For adding in words, it does not matter if the speaker has actually said those words. If told to insert them into the sentence, it will, in the speaker’s (mimicked) voice. The software is designed to imitate speech after being fed 20 minutes’ worth of dialogue read in the speaker’s voice.
Using this audio sample, it breaks down everything the speaker says into phonemes, and in splicing together cues from the input audio, it can “predict” what words it hasn’t heard from the speaker would sound like, playing them back in the speaker’s voice. Phonemes – sounds like JH (in “judge”) and ER (“bird”) – have been used for years in more advanced systems to produce natural-sounding results, since these interact with one another to produce words as we hear them.

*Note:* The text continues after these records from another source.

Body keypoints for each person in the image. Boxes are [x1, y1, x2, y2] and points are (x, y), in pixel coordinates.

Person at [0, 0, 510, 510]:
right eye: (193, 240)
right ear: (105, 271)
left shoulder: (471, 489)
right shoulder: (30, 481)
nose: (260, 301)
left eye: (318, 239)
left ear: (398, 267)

Adobe has not divulged much more information about the project yet, such as when a commercial release will take place. Though it was only shown in English, the system could be adapted to other languages. Windows speech recognition software currently processes English, German, Spanish, French, Japanese, and Chinese, for instance, using the phonemes unique to each language.
These processes are very intensive, as Google’s Fernando Pereira recently told Backchannel: “When you try to build a system for understanding natural language, and you don’t have many examples of the kind of understanding you want … then you have to prescribe, you have to write — essentially teach it grammar — so that it can do the understanding. That teaching is very laborious.” Earlier systems trained to pick out words could not make sense of slang, non-standard proper nouns, or unique sentence structures very well. “In order to overcome these challenges,” notes The Tartan, “today’s voice recognition software employs sophisticated statistical modeling algorithms to predict the most likely and most sensible outcome for the input.”
Audio moves in on text
Speech recognition is becoming increasingly accurate. The future of this technology will also incorporate lip reading for more accurate results in a video, as opposed to purely audio, medium and will be usable for translating languages.

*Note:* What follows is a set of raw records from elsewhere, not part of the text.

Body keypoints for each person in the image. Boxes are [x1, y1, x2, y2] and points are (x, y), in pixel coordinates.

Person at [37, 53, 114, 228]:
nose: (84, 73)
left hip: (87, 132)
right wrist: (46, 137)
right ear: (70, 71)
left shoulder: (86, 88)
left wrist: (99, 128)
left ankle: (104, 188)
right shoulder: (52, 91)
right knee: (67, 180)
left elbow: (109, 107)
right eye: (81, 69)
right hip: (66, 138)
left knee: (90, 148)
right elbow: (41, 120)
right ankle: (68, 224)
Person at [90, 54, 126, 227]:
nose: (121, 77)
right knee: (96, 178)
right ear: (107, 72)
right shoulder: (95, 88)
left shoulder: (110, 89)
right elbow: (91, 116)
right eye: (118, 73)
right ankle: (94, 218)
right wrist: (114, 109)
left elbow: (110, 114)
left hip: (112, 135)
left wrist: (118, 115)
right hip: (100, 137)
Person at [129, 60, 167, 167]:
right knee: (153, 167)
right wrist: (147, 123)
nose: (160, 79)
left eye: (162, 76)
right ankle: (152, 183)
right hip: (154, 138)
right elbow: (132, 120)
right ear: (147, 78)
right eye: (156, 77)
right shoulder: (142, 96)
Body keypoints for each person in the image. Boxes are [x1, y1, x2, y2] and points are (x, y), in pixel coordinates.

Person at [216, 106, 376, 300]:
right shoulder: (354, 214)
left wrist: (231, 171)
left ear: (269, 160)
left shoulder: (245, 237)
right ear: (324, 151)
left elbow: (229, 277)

That VoCo can handle continuous speech separates it from, say, customer service hotlines where the software learns only how to recognize a limited set of commands and something like 100 words, such as “speak to an operator” or letting someone read off their credit card number.
The processing power and machine learning techniques available today let the software make more accurate guesses about how the words will sound.
VoCo is also speaker dependent because it needs to receive sufficient unique input before it actually recognizes their speech patterns. But it makes the results sound very natural. Though the demonstration sentences had some stilted parts, to the naked ear some of the more common words sounded just like natural conversation.
Adobe said it will introduce digital watermarks to reduce the risk of forgeries.
Since so little is known, there are a lot of uses and troubling questions about VoCo. Could it be used to impersonate someone? Almost definitely. For instance, it could be used to fake a celebrity or politician speaking at a private event, or to fool voice recognition IoT devices in the home. Less potentially harmful uses could include making fixes in “recording voiceovers, dialog, and narration” as well as podcasting, Abode said in a statement.
Indeed, speech recognition and editing could become a whole new aspect of law enforcement, from using it in identifying suspects to the need for a new range of tools and practices to account for potentially falsified evidence.
In theory, though, incriminating leaks could be spun for whole cloth and media feeding frenzies launched on the strength of a made-up conversation. This would be a serious issue, and requires some kind of detection system that flags when the speech has been manipulated by a program, just as today there are tools and methods to detect photoshopping.